It is meaning in the secend, extended, sense that especially interests me in this page.

An Anology: Living the life of a person can be usefully compared with baking a cake in the sense that how good the finished cake is will depend on (a) what we want from it, (b) what ingredients we have, (c) what actual or implicit recipe we follow, (d) how well we follow the recipe, (e) luck, and (f) whether or not the finished product satisfies the aimed-at value which motivated us to bake a cake in the first place.
        On this analogy the 'cake' is our life, 'what we want' from the cake defines a general value, and the 'recipe' we follow is the personal morality or politics by which we live in pursuit or realisation of this value. We may follow an existing recipe, modify one, write our own, make one up as we go along or, as is most common, just let the ingredients fall where they may and hope for the best. But, whatever the case, it is not what we read or say that is our recipe but what we actually do with our ingredients. The 'ingredients' we have to work with will be partly a product of our own efforts and partly a product of luck and circumstances (i.e., contingency1).But, whatever our ingredients, our chances of baking a good cake, depend very much on how well we each evolve our ingredients into an integrity - that is (a) how good our recipe is for the ingredients we have, (b) how well we follow it and (c) whether the finished product pleases us as we had hoped. And, in the end, the process and product of making the cake is the meaning of the activity which produces it.

Using this analogy, the realisation of values, in and from our circumstances, is the meaning of what we do with our various 'life ingredients' just as surely as the production of a cake is the meaning of the activity which produces it. A meaningful life, in the extended sense, similarly depends very much on (a*) which values the life is being pointed at (b*) how well, how fully and skilfully, those values are or are not realised in the face of circumstance and (c*) how satisfying the 'pointed at' values turn out to be once they are realised.
        Satisfying the first and third measures (a* and c*) is a function of the value-set by which a person lives his or her life (i.e., our personal morality or politics). Satisfying the second (b*) is again partly a function of contingency but partly, and significantly, a function of the rule-set by which the person tries to realise her or his value-set.

(Stored data entries)
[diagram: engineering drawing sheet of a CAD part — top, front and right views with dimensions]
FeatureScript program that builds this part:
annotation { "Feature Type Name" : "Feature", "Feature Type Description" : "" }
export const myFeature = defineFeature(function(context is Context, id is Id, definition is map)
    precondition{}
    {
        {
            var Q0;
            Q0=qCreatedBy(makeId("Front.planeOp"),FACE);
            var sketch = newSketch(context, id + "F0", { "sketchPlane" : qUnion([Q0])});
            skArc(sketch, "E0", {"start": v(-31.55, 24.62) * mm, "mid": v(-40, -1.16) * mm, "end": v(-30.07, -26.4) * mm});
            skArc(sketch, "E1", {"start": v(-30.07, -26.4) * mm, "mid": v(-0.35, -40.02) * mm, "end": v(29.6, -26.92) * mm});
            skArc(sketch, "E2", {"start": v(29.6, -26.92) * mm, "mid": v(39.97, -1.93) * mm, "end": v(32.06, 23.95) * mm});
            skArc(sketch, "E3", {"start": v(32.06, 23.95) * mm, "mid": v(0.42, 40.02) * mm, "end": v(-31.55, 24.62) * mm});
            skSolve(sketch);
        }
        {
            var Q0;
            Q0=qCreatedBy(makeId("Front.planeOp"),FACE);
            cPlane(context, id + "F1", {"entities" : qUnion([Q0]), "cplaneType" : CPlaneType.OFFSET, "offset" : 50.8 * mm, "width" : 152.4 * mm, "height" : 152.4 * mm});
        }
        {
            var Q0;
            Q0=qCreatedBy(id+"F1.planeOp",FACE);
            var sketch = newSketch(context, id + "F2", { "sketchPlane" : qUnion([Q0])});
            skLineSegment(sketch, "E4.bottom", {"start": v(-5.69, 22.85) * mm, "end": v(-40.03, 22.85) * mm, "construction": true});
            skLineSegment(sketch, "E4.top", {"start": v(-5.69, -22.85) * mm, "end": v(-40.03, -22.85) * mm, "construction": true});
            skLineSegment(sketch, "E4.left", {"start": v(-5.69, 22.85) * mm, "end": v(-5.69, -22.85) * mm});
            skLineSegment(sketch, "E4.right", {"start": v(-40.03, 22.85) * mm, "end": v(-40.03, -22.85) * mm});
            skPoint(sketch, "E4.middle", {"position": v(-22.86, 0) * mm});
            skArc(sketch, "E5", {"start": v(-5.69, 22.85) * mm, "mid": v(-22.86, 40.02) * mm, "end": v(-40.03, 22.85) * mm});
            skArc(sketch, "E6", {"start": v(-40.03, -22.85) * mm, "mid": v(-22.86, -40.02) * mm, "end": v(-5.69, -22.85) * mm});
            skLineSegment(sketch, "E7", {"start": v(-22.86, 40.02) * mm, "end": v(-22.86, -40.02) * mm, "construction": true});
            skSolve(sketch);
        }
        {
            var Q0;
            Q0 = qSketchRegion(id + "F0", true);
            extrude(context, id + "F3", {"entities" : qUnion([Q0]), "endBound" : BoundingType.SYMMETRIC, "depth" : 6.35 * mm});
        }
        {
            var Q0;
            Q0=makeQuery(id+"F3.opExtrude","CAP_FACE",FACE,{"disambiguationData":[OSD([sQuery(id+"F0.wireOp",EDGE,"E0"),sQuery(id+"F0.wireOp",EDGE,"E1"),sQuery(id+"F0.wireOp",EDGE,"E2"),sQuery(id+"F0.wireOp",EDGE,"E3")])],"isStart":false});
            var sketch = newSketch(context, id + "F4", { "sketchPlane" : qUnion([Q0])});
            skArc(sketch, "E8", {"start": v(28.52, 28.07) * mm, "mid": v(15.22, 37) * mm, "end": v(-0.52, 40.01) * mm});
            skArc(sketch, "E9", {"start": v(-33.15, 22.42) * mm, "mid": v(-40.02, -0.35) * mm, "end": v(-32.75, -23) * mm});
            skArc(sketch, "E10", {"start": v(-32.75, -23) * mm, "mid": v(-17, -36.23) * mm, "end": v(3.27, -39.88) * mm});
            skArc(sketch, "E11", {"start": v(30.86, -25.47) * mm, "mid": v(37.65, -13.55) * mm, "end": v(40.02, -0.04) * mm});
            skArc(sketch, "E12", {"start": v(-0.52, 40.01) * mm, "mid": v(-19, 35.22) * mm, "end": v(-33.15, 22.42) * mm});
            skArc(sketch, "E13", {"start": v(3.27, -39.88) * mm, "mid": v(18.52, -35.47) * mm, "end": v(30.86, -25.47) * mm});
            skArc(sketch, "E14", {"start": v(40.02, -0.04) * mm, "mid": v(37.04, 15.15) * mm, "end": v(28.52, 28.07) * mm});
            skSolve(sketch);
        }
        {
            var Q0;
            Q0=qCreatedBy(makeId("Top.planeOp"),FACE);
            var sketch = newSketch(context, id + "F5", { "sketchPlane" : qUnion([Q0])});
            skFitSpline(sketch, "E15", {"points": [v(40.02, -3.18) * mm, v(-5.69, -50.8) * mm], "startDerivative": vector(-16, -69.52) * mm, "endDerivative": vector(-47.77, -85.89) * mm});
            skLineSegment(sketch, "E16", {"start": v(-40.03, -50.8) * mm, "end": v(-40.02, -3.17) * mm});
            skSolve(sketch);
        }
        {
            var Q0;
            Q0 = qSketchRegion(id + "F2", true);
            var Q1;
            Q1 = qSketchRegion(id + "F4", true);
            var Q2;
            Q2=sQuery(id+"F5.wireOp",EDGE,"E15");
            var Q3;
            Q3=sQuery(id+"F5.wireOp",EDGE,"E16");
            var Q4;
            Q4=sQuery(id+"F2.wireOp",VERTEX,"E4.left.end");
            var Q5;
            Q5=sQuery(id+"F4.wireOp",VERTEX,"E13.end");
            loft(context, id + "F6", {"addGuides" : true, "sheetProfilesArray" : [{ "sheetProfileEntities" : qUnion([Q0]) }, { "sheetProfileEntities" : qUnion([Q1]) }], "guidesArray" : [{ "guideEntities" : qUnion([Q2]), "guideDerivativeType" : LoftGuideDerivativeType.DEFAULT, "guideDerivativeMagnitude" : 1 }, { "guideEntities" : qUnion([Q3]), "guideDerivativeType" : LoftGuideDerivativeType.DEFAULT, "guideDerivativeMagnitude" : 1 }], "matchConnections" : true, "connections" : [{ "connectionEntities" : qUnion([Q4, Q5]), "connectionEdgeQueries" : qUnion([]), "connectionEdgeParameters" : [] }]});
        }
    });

*Task to complete*. For each statement below, say whether the cake analogy passage agrees with it, answering yes or no and quoting the words of the passage that decide it. 1. The ingredients we have to work with come entirely from our own efforts. 2. Our recipe is what we actually do with our ingredients, not what we read or say. 3. Satisfying the second measure (b*) depends on contingency as well as on the rule-set by which a person tries to realize their value-set. None of the stored lines matter for this work.

*Reply*.
1. No: "partly a product of our own efforts and partly a product of luck and circumstances"
2. Yes: "it is not what we read or say that is our recipe but what we actually do with our ingredients"
3. Yes: "Satisfying the second (b*) is again partly a function of contingency but partly, and significantly, a function of the rule-set by which the person tries to realise her or his value-set"